Purée de purée, mais de quoi parlez-vous donc ? Clochemerle, ça fait très cosmopolite à côté de vos chroniques...

Écrit par : Géo | 29/03/2010

Cher Monsieur Décaillet,
Au lieu de nous présenter "de manière admirable" deux candidats potentiels aux élections, ne croyez-vous pas qu'il serait nettement préférable de venir en aide aux locataires ulcérés par le nouveau règlement et le comportement inique de la Gérance immobilière municipale et de sa nuisible et nocive "patronne".
Des locataires sont mis à la porte de leur logement, des locataires voient leur loyer EXPLOSER, des menaces pressantes afin de forcer les locataires d'accepter de signer le nouveau bail.
Naturellement personne ne désir se soucier de la chose. C'est vrai que Genève est une république bannière avec ses roitelets incompétents.
C'est grave Docteur ???

Écrit par : G.Lahaine | 29/03/2010

Moi qui croyais que les directeurs d'école étaient submergés par le travail!

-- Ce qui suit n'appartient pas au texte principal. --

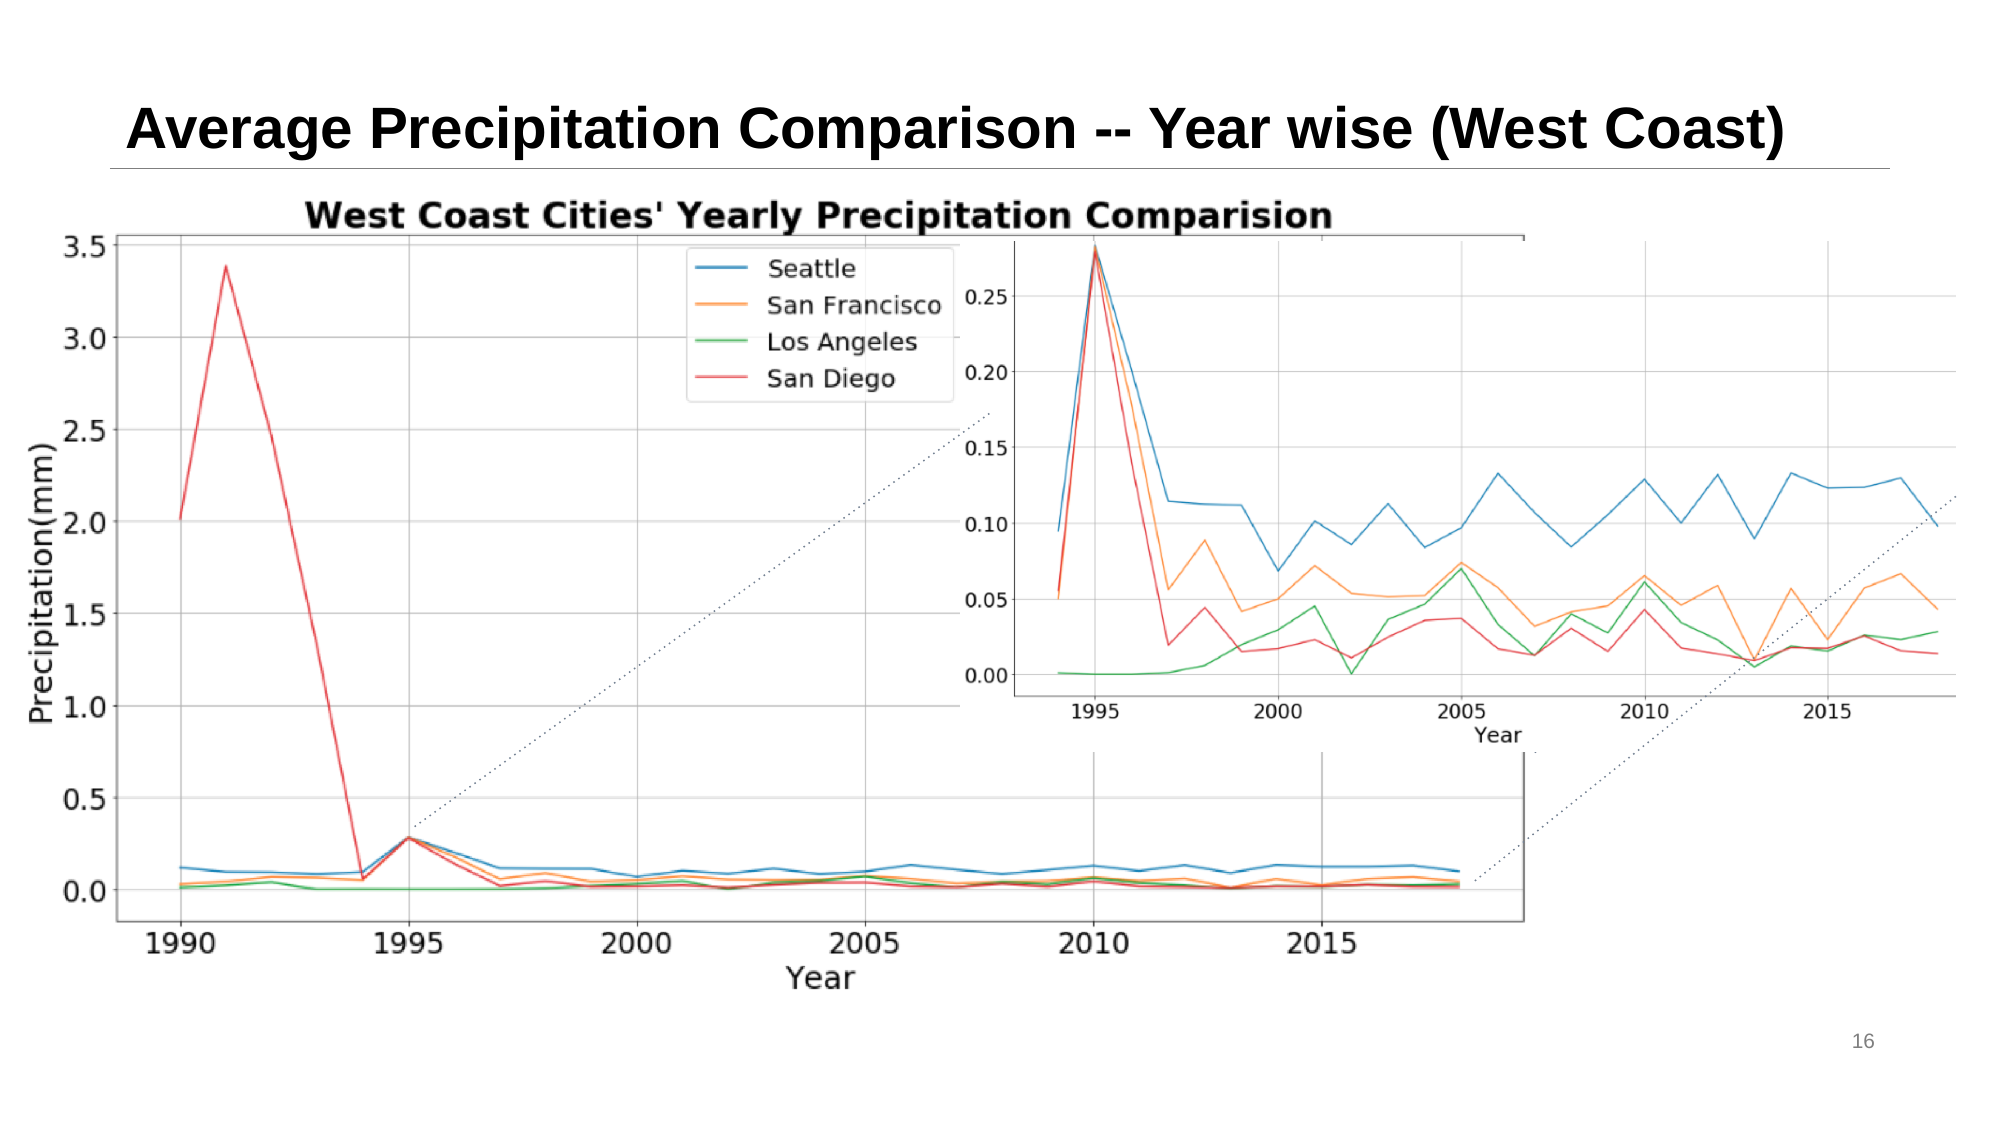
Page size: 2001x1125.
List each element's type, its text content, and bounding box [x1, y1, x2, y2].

Écrit par : duval | 29/03/2010

Non seulement les directeurs d'école ne sont pas submergés par le travail, mais ils pensent plutôt (en favorisant certaines personnes) à leurs intérêts. A savoir, obtention d'un appartement bon marché, avantages financiers (le père d'un élève a un garage par exemple = obtention de services gratuits ou remise importante sur l'achat d'un véhicule, parents restaurateurs ... donc toujours la même problématique).
En résumé les candidats en politiques ne pensent qu'à eux ... et aux avantages !!!! En résumé : en grande partie des nuls !!!